"Without question, this book is one of the most important contributions to the field of Caribbean linguistics to appear in quite some time." Jeffrey P Williams, Journal of Pidgin and Creole Studies 16:175.
"A remarkable - in fact, unprecedented - approach to the analysis of textual attestations from earlier centuries, drawing on the insights and expertise of a cross-section of scholars and relating the findings to some of the central theoretical and methodological issues of the day. The texts themselves are unusually rich, and offer considerable insight into the late 18th- and early 19th-century linguistic situationin St Kitts and the Caribbean." John Rickford, Stanford University.
'The editing of Mathews' St Kitts Creole textsis superb, and, together with the accompanying studies, this book constitutes a major step forward in the development of the new and rapidly expanding field of "historical creolistics". The volume as a whole is a perfect illustration of the values of studying early Creole texts. In a few years' time, this book might well turn out to have formed the starting point for an entirely new scenario of Caribbean Creole genesis." Jacques Arends, University of Amsterdam.
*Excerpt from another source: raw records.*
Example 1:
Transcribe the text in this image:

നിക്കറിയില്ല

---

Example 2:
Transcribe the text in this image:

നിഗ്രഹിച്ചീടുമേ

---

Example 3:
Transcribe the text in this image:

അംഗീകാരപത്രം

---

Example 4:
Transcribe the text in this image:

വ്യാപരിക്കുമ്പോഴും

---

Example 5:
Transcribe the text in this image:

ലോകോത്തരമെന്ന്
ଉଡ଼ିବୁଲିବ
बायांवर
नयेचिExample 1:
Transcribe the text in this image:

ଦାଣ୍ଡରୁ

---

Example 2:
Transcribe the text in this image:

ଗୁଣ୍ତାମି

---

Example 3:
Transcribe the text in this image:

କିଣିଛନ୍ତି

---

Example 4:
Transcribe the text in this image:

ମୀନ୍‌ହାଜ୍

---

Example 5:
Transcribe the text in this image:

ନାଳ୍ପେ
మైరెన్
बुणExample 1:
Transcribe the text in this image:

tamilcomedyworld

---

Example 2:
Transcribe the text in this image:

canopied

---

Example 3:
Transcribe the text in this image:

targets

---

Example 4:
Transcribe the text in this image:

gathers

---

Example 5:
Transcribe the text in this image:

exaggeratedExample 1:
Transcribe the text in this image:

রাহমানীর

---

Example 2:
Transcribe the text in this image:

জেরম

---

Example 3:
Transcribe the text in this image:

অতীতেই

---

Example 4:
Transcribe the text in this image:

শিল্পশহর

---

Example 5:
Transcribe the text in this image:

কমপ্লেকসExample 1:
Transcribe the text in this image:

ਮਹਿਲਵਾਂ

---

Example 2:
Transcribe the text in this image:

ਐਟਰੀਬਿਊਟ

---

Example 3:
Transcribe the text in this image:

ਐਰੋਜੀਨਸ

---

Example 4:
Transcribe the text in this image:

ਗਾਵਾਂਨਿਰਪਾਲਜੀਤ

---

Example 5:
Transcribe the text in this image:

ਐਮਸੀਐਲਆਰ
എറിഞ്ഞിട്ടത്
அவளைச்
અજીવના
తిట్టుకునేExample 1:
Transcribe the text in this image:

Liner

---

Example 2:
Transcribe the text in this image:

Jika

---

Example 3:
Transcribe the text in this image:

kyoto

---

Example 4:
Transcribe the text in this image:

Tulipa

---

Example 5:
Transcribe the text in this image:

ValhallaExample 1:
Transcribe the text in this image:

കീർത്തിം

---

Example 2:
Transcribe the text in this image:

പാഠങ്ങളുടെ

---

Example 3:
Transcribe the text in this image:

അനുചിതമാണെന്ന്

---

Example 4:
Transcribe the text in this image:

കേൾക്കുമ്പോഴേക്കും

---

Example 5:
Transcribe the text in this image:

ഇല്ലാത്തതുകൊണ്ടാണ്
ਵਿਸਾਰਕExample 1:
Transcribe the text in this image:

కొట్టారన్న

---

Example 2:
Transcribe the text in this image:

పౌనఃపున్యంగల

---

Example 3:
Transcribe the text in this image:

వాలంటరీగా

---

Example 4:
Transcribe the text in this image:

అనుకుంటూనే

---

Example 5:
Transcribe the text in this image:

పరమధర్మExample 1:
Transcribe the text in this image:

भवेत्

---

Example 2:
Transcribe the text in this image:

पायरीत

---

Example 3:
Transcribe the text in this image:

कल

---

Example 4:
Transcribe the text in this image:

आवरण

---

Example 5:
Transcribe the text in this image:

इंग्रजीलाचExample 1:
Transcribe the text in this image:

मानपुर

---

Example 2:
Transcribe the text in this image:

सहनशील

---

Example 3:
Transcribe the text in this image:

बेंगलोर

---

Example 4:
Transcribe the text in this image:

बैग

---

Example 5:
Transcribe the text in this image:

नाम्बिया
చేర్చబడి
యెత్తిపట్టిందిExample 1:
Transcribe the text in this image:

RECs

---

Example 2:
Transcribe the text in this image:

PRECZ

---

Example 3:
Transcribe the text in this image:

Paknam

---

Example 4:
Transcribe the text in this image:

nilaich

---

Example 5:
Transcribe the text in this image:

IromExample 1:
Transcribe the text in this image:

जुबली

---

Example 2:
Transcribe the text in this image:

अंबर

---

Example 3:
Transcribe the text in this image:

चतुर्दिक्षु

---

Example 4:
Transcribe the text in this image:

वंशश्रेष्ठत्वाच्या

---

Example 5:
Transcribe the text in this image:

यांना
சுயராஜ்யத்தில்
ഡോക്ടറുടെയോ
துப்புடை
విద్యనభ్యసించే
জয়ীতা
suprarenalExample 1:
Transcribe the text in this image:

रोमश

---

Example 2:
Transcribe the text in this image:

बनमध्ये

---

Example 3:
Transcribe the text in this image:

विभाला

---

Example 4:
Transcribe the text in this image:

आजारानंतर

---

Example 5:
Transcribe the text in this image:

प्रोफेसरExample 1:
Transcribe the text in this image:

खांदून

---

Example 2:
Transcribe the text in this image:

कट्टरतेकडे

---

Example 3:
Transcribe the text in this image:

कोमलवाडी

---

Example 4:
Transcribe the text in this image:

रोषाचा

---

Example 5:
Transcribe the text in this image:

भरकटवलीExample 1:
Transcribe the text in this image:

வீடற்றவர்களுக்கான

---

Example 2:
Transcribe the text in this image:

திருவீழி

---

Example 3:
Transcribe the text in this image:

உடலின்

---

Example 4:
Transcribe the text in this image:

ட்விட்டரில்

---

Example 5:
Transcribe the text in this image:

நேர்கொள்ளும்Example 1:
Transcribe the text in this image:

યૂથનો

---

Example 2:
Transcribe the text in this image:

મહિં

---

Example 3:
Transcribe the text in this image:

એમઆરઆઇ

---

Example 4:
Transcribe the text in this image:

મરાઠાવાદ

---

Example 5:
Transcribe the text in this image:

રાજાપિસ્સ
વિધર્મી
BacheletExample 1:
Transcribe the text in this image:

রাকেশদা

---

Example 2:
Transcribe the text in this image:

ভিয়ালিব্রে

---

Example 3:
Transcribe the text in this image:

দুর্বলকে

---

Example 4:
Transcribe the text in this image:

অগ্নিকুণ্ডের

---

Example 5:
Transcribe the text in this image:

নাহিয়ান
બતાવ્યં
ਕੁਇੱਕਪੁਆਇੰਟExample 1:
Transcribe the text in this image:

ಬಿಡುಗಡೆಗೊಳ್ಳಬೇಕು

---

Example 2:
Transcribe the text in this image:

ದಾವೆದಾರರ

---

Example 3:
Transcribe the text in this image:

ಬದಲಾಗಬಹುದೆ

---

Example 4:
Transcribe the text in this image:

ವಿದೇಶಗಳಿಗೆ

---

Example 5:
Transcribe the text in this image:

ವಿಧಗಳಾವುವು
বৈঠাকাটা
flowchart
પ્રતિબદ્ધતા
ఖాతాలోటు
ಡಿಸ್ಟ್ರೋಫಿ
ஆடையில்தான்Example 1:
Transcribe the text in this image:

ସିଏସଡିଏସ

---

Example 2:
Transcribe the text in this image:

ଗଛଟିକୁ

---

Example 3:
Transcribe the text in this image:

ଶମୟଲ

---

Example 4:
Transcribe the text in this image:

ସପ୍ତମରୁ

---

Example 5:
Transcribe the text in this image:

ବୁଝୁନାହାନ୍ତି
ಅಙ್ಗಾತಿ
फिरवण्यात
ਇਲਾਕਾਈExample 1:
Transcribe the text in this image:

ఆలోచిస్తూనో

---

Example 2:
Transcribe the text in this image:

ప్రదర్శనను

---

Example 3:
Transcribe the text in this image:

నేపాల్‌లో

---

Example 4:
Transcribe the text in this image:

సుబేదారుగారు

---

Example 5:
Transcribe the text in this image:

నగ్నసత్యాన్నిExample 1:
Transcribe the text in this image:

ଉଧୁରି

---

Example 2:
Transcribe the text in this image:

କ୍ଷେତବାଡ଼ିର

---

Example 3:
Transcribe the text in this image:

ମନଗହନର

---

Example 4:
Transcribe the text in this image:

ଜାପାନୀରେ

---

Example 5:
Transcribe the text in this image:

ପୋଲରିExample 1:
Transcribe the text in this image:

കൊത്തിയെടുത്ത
It was on the small island of St Kitts in the 1620s that both the English and the French established their first colonies in the caribbean. And it was from St Kitts that both nations began to settle other islands in the region, while the Dutch colonization of nearby St Eustatius began in the 1630s. The St Kitts area is thus potentially the birthplace of the first English-, French- and Dutch-based Creole languages of the Caribbean. Despite this, the area has hitherto been largely ignored by Creolists.
The recent rediscovery of Samuel Augustus Mathews' writing in Kittitian English Creole, first published between 1793 and 1822, has provided Creolists with the opportunity of analyzing these texts and assessing their significance for the various theories which have been proposed to account for the striking similarities among the Atlantic English Creoles.